Everyone, including our four children, thought we were mad when we moved to Hoopers Farm in 2002! It was towards the end of one of the wettest winters on record, the house leaked, the buildings were decrepit and the whole place needed a huge amount of work following years of decline.
Our first cows arrived that summer. We chose Sussex Cattle as they have evolved to graze the pastures of the area, without the need for supplementary feeding. Ours are exclusively pasture fed, eating the wildflower meadows from spring to autumn and preserved grass as silage or hay in winter. Some of our girls only have to look at a blade of grass to get fat! They are docile and easy to handle, though to quote the late Terry Allman “You can’t hurry a Sussex”. As our herd is pedigree, any females not needed by us as replacements are sold for breeding. The steers generally mature when they are around two years of age when they take the short journey to the local abattoir, four miles away. The lack of stress at this stage is important, not only for their welfare but can impact on the quality of the meat.
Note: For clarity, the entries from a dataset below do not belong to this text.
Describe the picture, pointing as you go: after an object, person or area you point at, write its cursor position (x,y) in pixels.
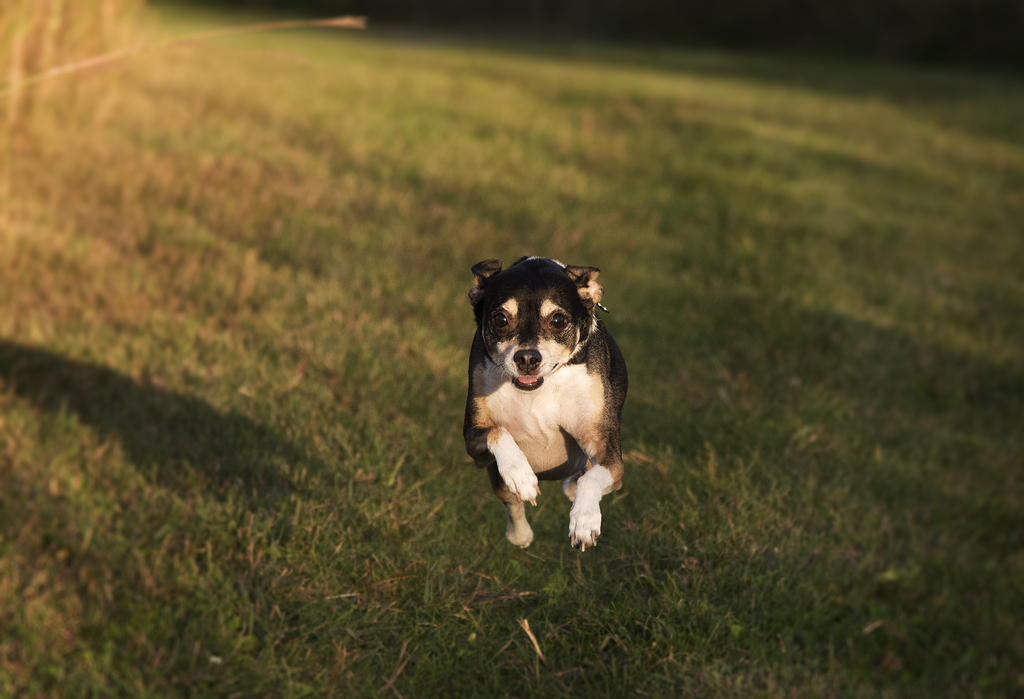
In this image I can see the dog (526,536) which is in black and white color. It is jumping into the air. In the background (638,454) I can see the grass (302,205).
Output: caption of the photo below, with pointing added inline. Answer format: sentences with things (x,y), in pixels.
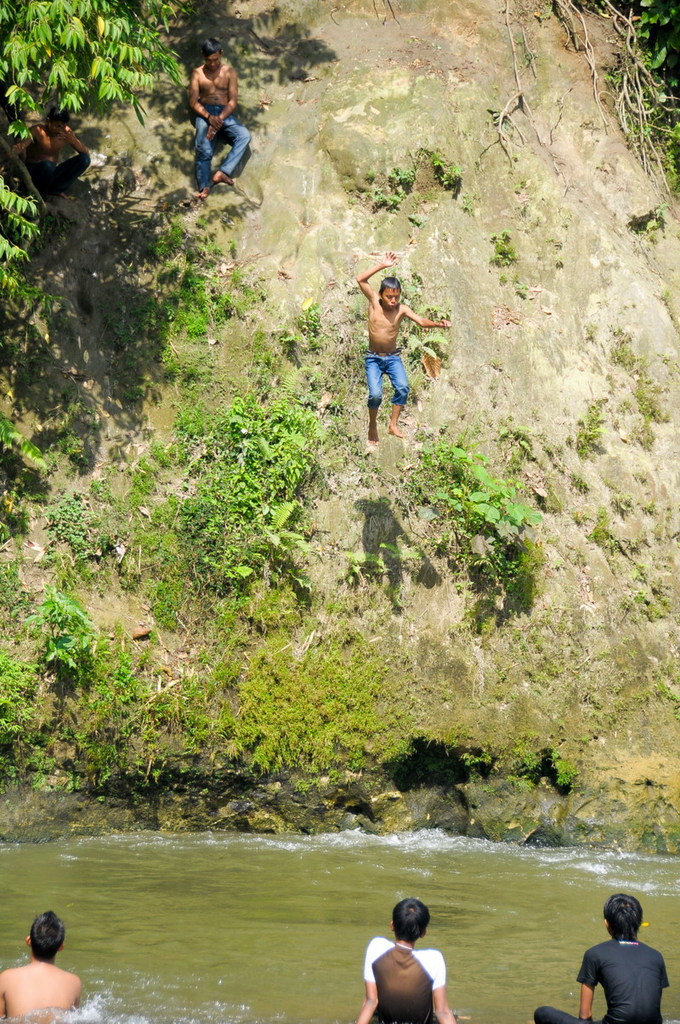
In the center of the image (396,403), we can see a person (399,392) jumping and at the bottom (257,917), there are people (59,947) and there is water (249,886). In the background (281,100), there are trees (122,103) and we can see a hill (259,153) and some people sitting on the hill (122,250).
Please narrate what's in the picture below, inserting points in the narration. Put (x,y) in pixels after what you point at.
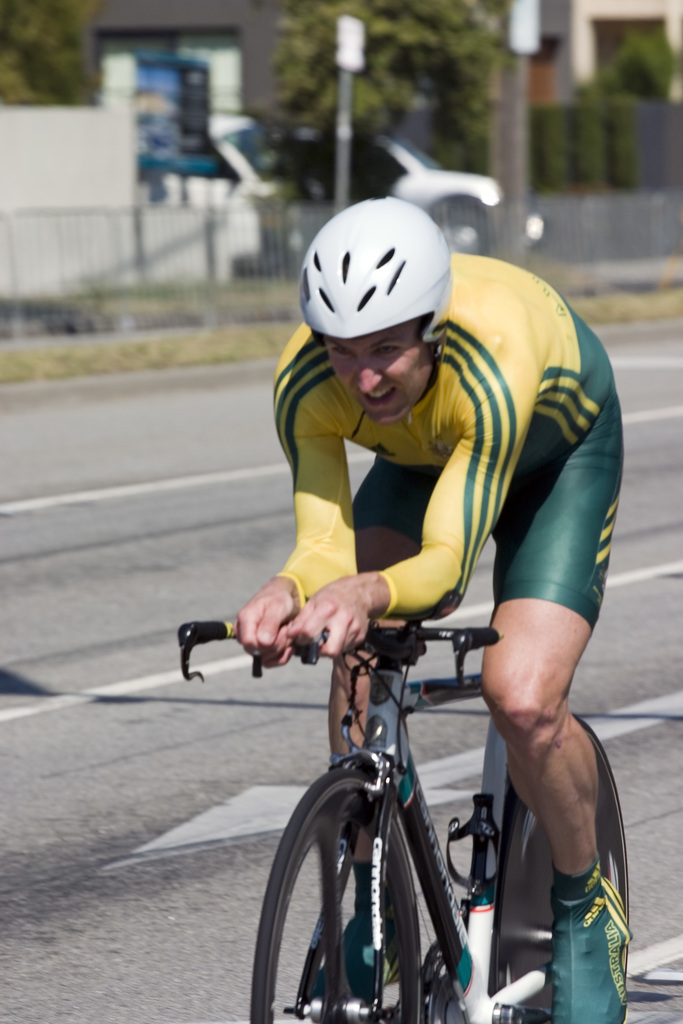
There is a man (459,407) with white helmet (378,237) and green shoes (593,928) in the image, he is riding bicycle (334,903) on the road (162,701). At the background (416,185) there is a car (425,181) under the tree (437,37) and a pole (347,84) beside the white building (71,128).
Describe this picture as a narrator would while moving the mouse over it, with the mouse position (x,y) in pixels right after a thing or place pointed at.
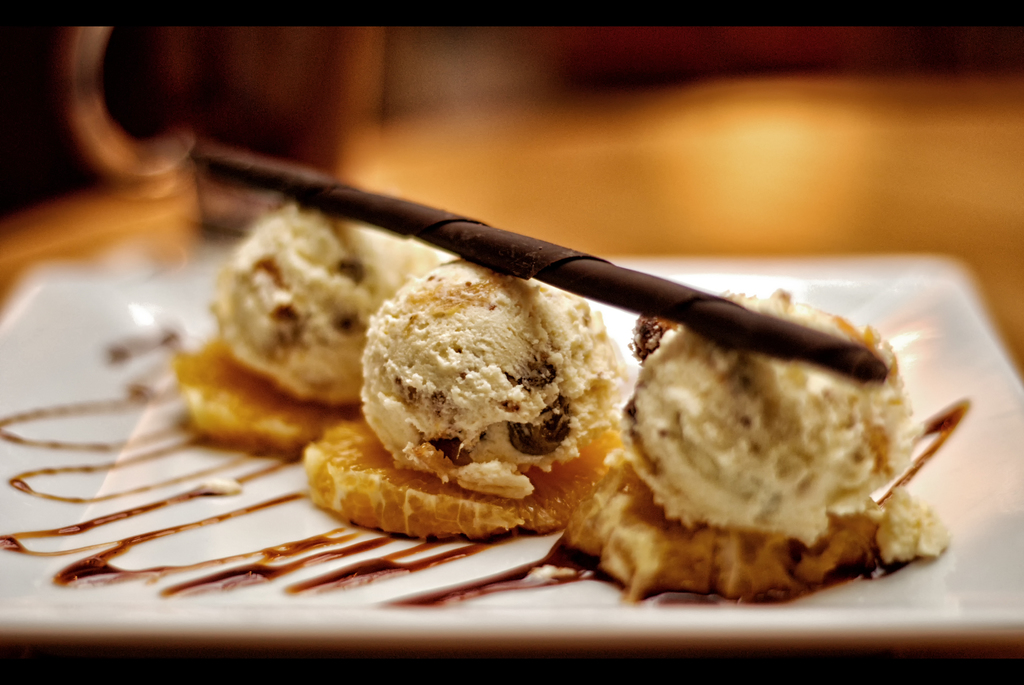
In this picture there is food (554,488) on the white plate (39,294). At the back (545,187) the image is blurry.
Sheep first made an appearance with the sock lambs our children used to rear, purchased from local farms who were delighted to pass on the hard work involved in looking after them. I was once stopped by someone who recognised Chloe as the little girl who took her lambs for a walk on a lead! One of our lambs even starred in a TV commercial.
In 2009 we took over the Tarka flock of pedigree Dorset Down sheep, which was started by Fay Dumbreck (Rod's mother) in 1976. Known as “The king of the prime lamb breed”, they are renowned for their delicious meat. All our ewes are pregnancy scanned and mothers expecting twins and triplets get a bit more TLC.
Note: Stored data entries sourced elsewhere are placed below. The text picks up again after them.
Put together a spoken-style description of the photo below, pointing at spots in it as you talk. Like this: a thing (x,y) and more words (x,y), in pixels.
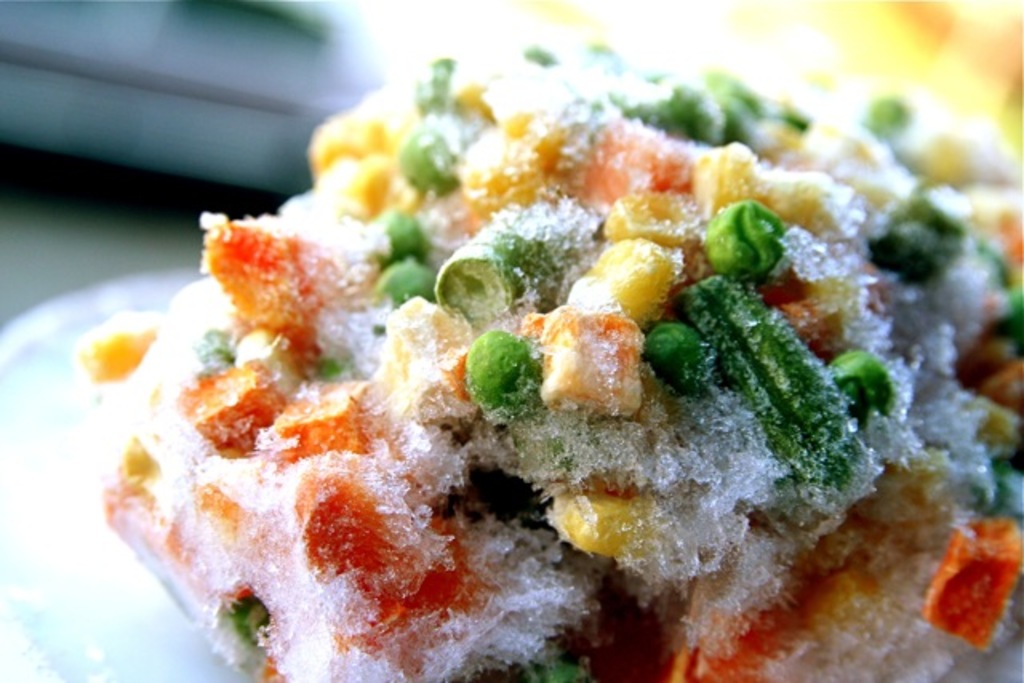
In this image we can see some frozen food (622,518) placed in a plate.
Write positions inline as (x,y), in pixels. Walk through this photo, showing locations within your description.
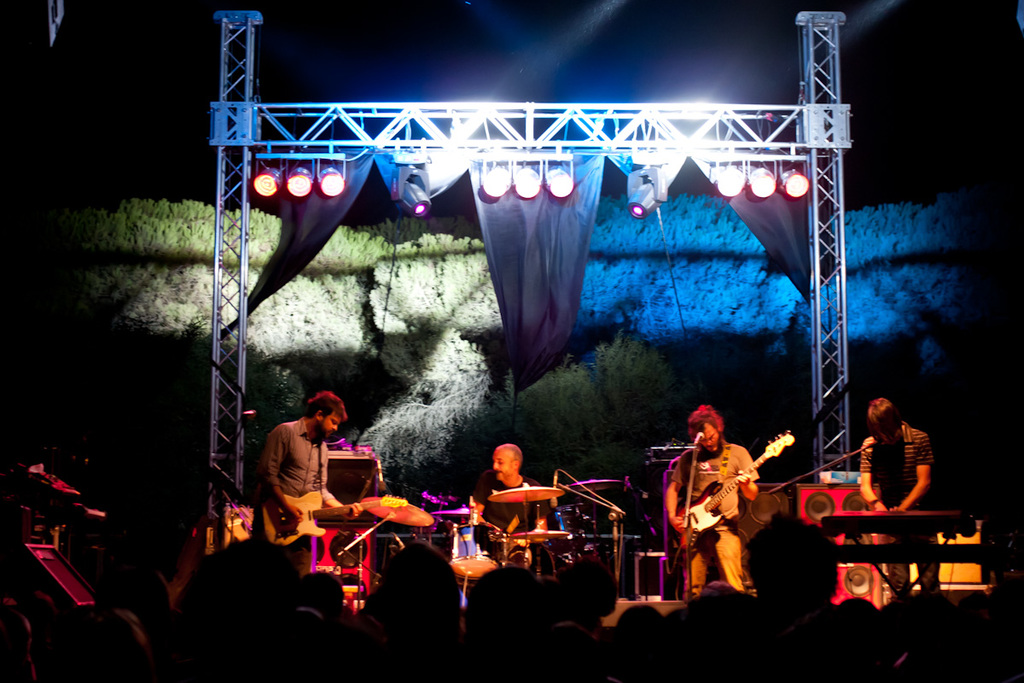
It is an open place (54,62) where four people (315,469) are performing on the stage (472,529), behind them there are trees (421,363) and black curtains (526,301) and lights (489,179) on them. In Front of the stage (360,568) there is crowd (578,627), on the right corner of the picture (905,560) a person (875,479) is playing keyboard (908,515) beside him a person (725,538) is playing guitar (694,523), beside him a person (506,512) is playing drums (476,542) and in the left corner of the picture (298,546) a person (306,485) is playing a guitar (289,532) and it is very dark in the background (106,192).
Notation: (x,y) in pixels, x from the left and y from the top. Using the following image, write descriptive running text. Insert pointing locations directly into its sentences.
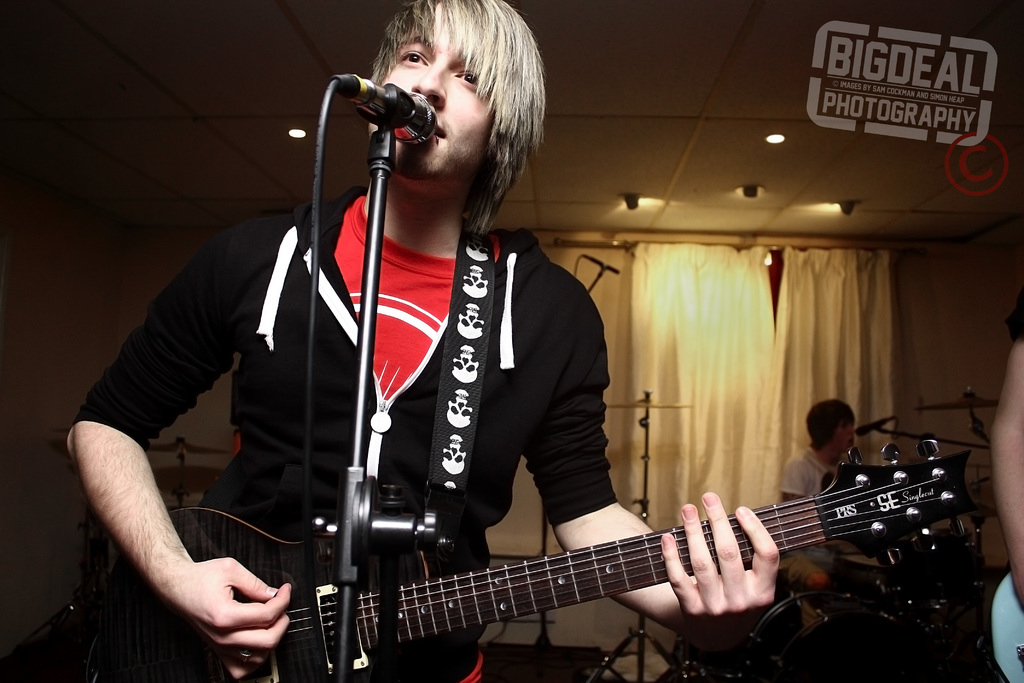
In this image in the front (367,282) there is a mic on the stand (385,504) which is black in colour. In the center (432,357) there are musicians (998,487) performing, there are musical instruments (929,535) and in the background (792,320) there are curtains (746,319) and at the top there are lights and at the top right of the image (911,107) there is some text (936,107) which is visible.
Having been in the Countryside Stewardship Scheme since 2003 until it was superseded our farm is now in its replacement, the Environmental Stewardship Scheme. We have planted/ renovated over 1km of hedges, removed countless rusting machines (eight muck spreaders from one patch of brambles alone), cleaned out the pond which had load after lorry load of rubbish which had to be taken away…. the list goes on and on. We don’t spread any artificial fertilisers on our fields, relying on good old farm yard manure to provide nutrients for the grass. All our fields are permanent pastures and we take care with our grazing to protect the swards and the traditional meadow flowers and grasses which help to make our meat taste so good. We have a long list of wildflowers growing in our meadows, particularly notable ones being Adder's Tongue Fern and Dyer's Green Weed.
In 2011 we installed 72 solar panels onto the roof of our cattle shed. The panels provided plenty of entertainment when they were first commissioned-we were always rushing to the meter shed to see how much they were generating.
We have also have installed a woodchip boiler which supplies heat and hot water for our house and to our new heated workshop. We chip wood from the coppices on the farm and also use locally sourced waste wood. It is satisfying to finally have a good use for the low grade timber. Until now it has not been viable to coppice the ancient woodlands on the farm as there was little demand for the produce. It’s lovely to smell wood smoke rather than oil fumes.
We realise how privileged we are to live in such a beautiful environment. Many enjoy walking and riding through our farm on the bridleways that transect it but we are lucky enough to live here.